Specifically, when computing covariate balance or when characterizing the population in general we would like to see all covariates, not just the non-redundant ones, and we would like to see values at their original scale. Currently, the computeCovariateBalance fucntion temporarly removes normalization, but the redundant variables are gone, as @Ajit_Londhe pointed out here.

I see these options for moving forward:

Don’t remove redundancy and perform normalization when creating covariates. Instead, move these steps to the point in time when the model is fitted.
Keep things as they are, but add information to the covariate object that will allow reconstructing the redundant covariates later (similar to what we do for normalization, where the normalization factors are stored).
Don’t remove redundant variables when creating covariates, but flag them for deletion so they can be deleted when fitting the model.

The downside of option 1 is that removing redundant covariates sometimes requires specific knowledge of the covariates (for example that age groups together from a redundant block), and this does not fit well with our notion of custom and exchangeable covariate builders.
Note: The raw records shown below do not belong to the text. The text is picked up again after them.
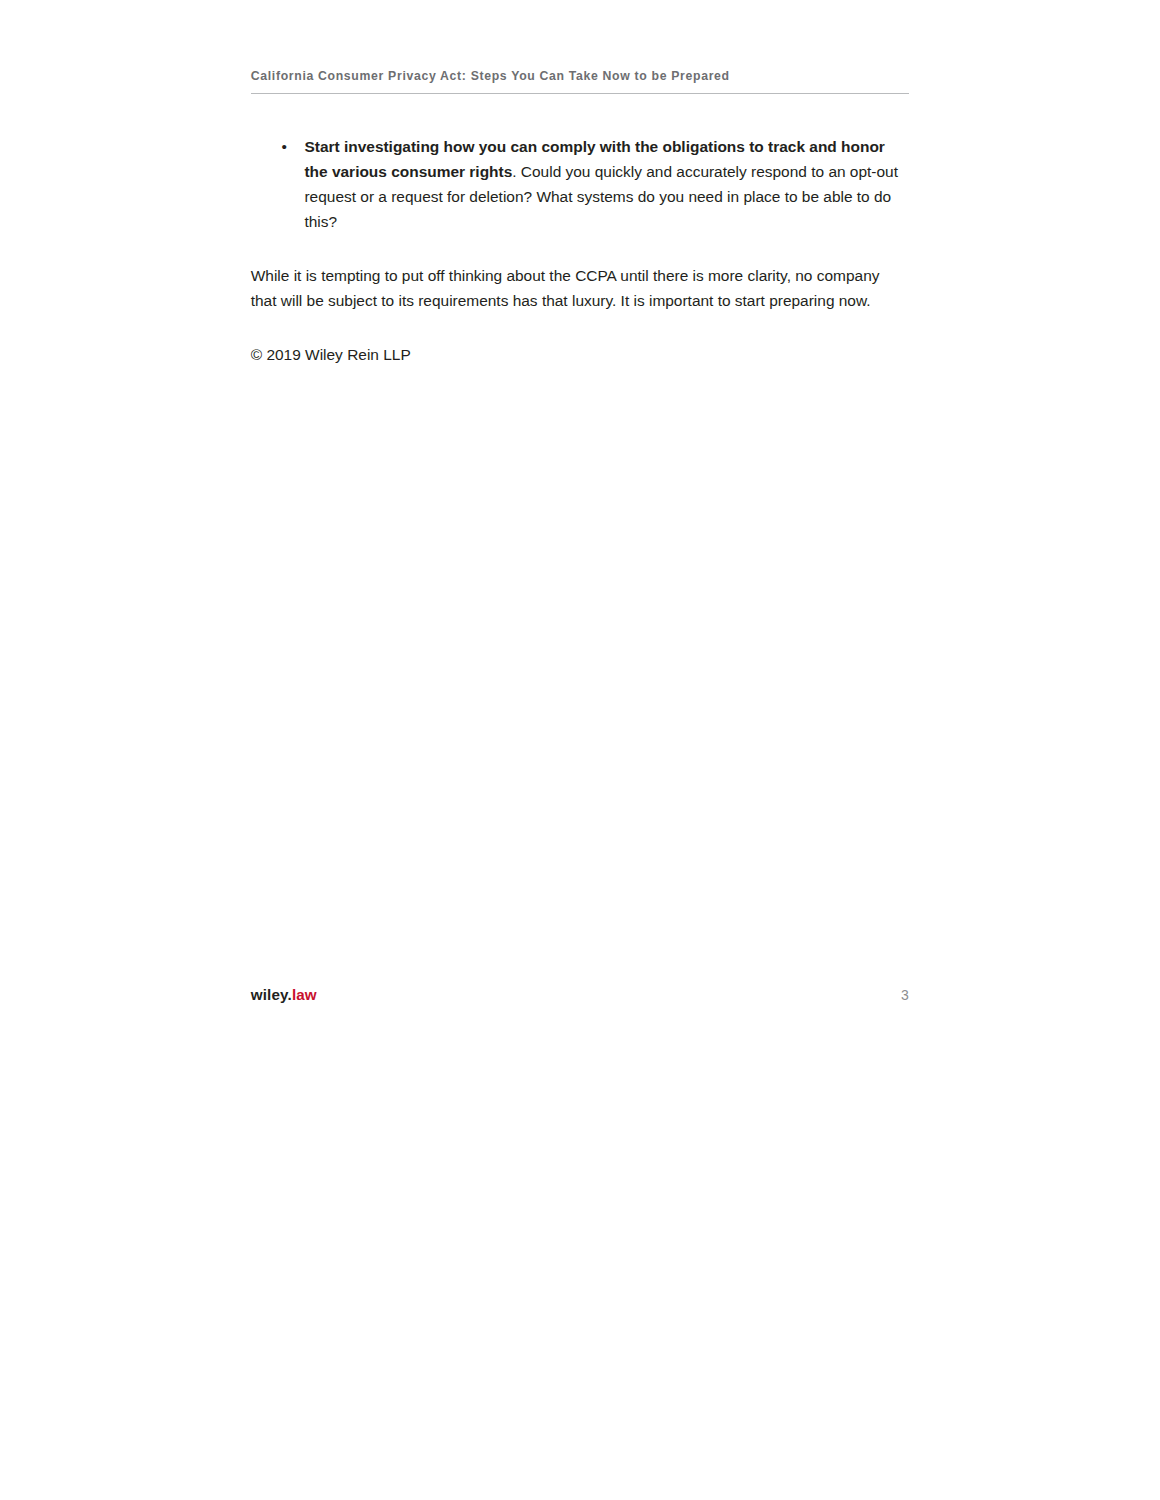California Consumer Privacy Act: Steps You Can Take Now to be Prepared
Start investigating how you can comply with the obligations to track and honor the various consumer rights. Could you quickly and accurately respond to an opt-out request or a request for deletion? What systems do you need in place to be able to do this?
While it is tempting to put off thinking about the CCPA until there is more clarity, no company that will be subject to its requirements has that luxury. It is important to start preparing now.
© 2019 Wiley Rein LLP
wiley.law
3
Option two is probably the most efficient, and option 3 the most elegant.

What does everyone think?

Looping in @jennareps, @Rijnbeek, @msuchard, @jweave17, and @Patrick_Ryan.

Rijnbeek · May 4, 2017, 6:44pm

If you indeed apply some knowledge now in deleting redundant variables earlier in the process i would go for option 3 so you can move that knowledge forward in the pipeline.

We do store the max of the covariates somewhere right ? this could have impact when transporting the model.

Verstuurd vanaf mijn iPhone

schuemie · May 5, 2017, 12:03pm

Hi Peter,

Yes, the max values are stored in the covariate metadata.

Indeed, another important think to consider is the portability of covariate construction. A tricky thing here is that a variable that is not redundant in one dataset may be redundant in another.

schuemie · May 8, 2017, 2:09pm

If we go for option 3, should we also postpone normalization until right before model fitting?

schuemie · July 6, 2017, 9:26am

I think I’ve figured out how to do option 1 (postponing the removal of redundant covariates unitl right before fitting a model) as implemented here. Rather than rely on specific knowledge on the covariates it simply uses the analysis IDs to spot groups of covariates that combined have a redundancy.

So the new proposal is to not do normalization or removal of covariates up front, but only at the time when needed.